The contributions of American Indians to the war effort helped win the war and, in 1924, citizenship for all Indigenous peoples in the U.S.Share
In April of 1917, when the U.S. officially joined the war, most American Indians were not citizens and thus not subject to the conscription law drafting men into military service. There was also long-standing hostility between Native Americans and the U.S. government due to the latter’s violent military policy against Indians in the 19th century which brought about the eradication of traditional tribal life and forced assimilation into American society. Despite this, approximately 12,000 Native Americans would ultimately serve in World War I, with the Onondaga and Oneida Nations formally declaring war against Germany.
Often prohibited or discouraged from speaking their tribal languages at home, American Indians used their languages during the war to securely send Allied messages without fear of the Germans translating them. The success of the Choctaw Telephone Squad or Choctaw “Code Talkers” would later influence the U.S. military’s decision to recruit Navajo and Comanche soldiers during World War II for the same purpose.

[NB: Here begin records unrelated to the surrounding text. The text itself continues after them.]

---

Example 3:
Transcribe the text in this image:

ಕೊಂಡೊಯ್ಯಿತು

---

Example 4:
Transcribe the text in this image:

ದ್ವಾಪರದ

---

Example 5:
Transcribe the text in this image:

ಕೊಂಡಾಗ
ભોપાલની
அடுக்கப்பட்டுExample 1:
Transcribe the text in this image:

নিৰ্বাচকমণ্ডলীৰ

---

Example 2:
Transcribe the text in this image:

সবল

In France, nearly five percent of Native Americans soldiers were killed in combat, compared to around one percent for U.S. troops overall. Whether they chose or were ordered to be placed in especially dangerous positions, the hope was that, by proving their valor and skill on the battlefield, they could return to their ancestral homeland with full citizenship and dignity.

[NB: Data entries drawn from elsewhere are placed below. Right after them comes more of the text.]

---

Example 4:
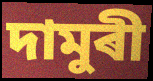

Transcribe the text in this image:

দামুৰী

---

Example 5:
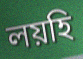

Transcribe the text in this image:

লয়হি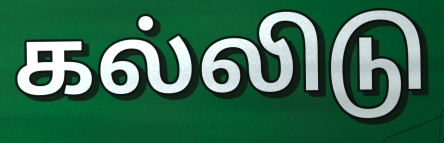
கல்லிடுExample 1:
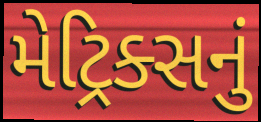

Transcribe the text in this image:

મેટ્રિક્સનું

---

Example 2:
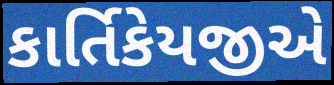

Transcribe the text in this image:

કાર્તિકેયજીએ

Back in the United States, Native Americans continued to actively support the war effort—though in some cases, unwillingly. While their communities purchased millions of dollars in war bonds and volunteered with the American Red Cross and other relief organizations, the loss of native lands increased as the U.S. government took land for cattle and agriculture industries to produce food during the war. Recognizing the contributions and sacrifices of the Native American communities during World War I, Congress granted citizenship to all Native veterans in 1919—and in 1924, to all American Indians.